ServiceWall uses ulogd to dispatch the logs. It has its own dependent servicewall-ulogd.service that gets pulled in automatically, don't try to run ulogd.service as it could cause race problems between them.


The firewall is disabled by default. To enable it, as root do sw enable, or :

# systemctl enable --now servicewall

You can suspend it with systemctl stop servicewall or

# sw stop

(you indeed get the corresponding disable and start and stop options). Note that at bootup ServiceWall starts before the nework target. At that point the interfaces are not connected at all. It's actually reloaded when the connection is established to a realm. To have details on the status, use :

# sw status

Once started, the default behaviour is to drop all that come in, excepted for ssh from anywhere and DHCP from the local network. All that go out is allowed. You can check the table of rules applied for the realm we're connected to :

# sw show table


ServiceWall works with service definitions provided by jhansonxi. They link a service to ports it needs. To allow a specific service, do :

# sw allow service "Service Name"

which will add this service in this realm's ruleset. If you connect to internet in another place, the ruleset for this place will be put aside, and brought back when you connect to it again. You can move back with sw disallow service ... when you are connected to this realm only. Otherwise you would have to manually edit /etc/servicewall/realms.json.

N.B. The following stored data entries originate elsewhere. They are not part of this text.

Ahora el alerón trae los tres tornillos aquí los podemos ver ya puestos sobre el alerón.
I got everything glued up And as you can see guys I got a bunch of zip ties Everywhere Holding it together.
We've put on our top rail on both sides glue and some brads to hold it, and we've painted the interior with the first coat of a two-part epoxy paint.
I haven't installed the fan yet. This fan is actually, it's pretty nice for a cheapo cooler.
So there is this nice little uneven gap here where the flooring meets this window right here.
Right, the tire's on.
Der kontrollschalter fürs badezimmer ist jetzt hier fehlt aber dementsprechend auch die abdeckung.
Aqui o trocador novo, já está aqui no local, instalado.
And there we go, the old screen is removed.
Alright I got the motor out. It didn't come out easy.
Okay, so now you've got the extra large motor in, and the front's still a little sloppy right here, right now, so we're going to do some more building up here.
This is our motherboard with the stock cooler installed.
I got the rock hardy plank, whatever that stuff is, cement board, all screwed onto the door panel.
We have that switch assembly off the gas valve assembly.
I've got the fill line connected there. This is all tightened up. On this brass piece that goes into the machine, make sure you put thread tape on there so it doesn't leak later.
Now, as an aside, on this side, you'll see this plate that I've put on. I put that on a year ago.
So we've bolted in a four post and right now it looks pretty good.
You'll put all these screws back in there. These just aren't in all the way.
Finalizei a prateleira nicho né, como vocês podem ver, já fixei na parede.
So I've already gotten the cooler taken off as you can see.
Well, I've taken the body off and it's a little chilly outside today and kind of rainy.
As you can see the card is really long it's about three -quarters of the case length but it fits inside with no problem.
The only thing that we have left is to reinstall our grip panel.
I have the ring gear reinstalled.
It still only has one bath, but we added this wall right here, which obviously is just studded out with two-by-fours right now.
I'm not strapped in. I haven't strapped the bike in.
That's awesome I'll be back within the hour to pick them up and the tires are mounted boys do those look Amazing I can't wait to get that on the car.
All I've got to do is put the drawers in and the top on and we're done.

The service will be limited to machines on the same realm as you (connected to the same ESSID). If you want to make it available from anywhere, do a

# sw allow service "Service Name" --globally

Don't know what's the exact name of the service you want to allow ? You'll need to :

# sw show services

And if you wonder which services use to use port 80, do

# sw show port 80

Sometimes the service you want to use doesn't exist in the service definitions. In this case you can drop a service def inside /etc/servicewall/services. The syntax is the same as the one you get with

# sw show service "Service Name"


When you allow a service the relevant rules are associated with the realm you're connected to, in a dictionary inside /etc/servicewall/realms.json. To interrogate it, do :

# sw show realms

When allowing a service you might want to modify the default ruleset. There's the --in-default-profile option to allow just for this. It will modify the ruleset named ServiceWall:default inside realms.json.


WARNING : ServiceWall will not log igmp traffic. All igmp packets are silently dropped. You may allow those, in which case they will be silently accepted.

Particular attention was taken to logs. Logs are stored in systemd's servicewall-logs.service. Journald takes care it can't fill the hard drive, and that it's readable only to staff. Firewall logs are critical information, and with this setup you can choose who has access. In Arch it's controlled with an access list, you can view it with :

# getfacl /var/log/journal

The firewall logs all that it drops, excepted for igmp packets, as they bloat logs. There's a log processor tool included ; try it with

# sw show logs -w
# sw show logs since NUMBER_OF_SECONDS
# sw show logs -w last NUMBER_OF_LATEST_HITS

The -w|--with-hostnames option lets it show hostnames. This will let you see what service queries were dropped. Now if the service name begins with a < it means that it is the source that is operating the service, not the destination. It might be a packet that iptables failed to recognize as belonging to an established connection.


This software is copyrighted under the GNU Version 3 license.